Segment Open
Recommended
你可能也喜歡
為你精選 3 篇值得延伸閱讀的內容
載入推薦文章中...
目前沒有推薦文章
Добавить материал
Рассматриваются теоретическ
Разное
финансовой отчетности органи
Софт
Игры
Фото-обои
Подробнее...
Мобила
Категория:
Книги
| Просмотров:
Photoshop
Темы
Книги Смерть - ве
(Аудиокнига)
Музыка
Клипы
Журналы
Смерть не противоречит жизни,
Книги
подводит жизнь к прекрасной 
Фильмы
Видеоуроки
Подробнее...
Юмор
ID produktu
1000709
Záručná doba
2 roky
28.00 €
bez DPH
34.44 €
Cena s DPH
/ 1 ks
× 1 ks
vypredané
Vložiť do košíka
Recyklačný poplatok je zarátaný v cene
Segment Closed
Segment Open
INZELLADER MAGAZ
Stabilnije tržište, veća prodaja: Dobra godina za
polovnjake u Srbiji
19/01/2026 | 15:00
Segment Closed
What the exercise asks: Reproduce the lines above, starting with the line that contains "Recommended" and continuing through the line that contains "Recyklačný poplatok je zarátaný v cene", both included.

Solution to this task:
Recommended
你可能也喜歡
為你精選 3 篇值得延伸閱讀的內容
載入推薦文章中...
目前沒有推薦文章
Добавить материал
Рассматриваются теоретическ
Разное
финансовой отчетности органи
Софт
Игры
Фото-обои
Подробнее...
Мобила
Категория:
Книги
| Просмотров:
Photoshop
Темы
Книги Смерть - ве
(Аудиокнига)
Музыка
Клипы
Журналы
Смерть не противоречит жизни,
Книги
подводит жизнь к прекрасной 
Фильмы
Видеоуроки
Подробнее...
Юмор
ID produktu
1000709
Záručná doba
2 roky
28.00 €
bez DPH
34.44 €
Cena s DPH
/ 1 ks
× 1 ks
vypredané
Vložiť do košíka
Recyklačný poplatok je zarátaný v cene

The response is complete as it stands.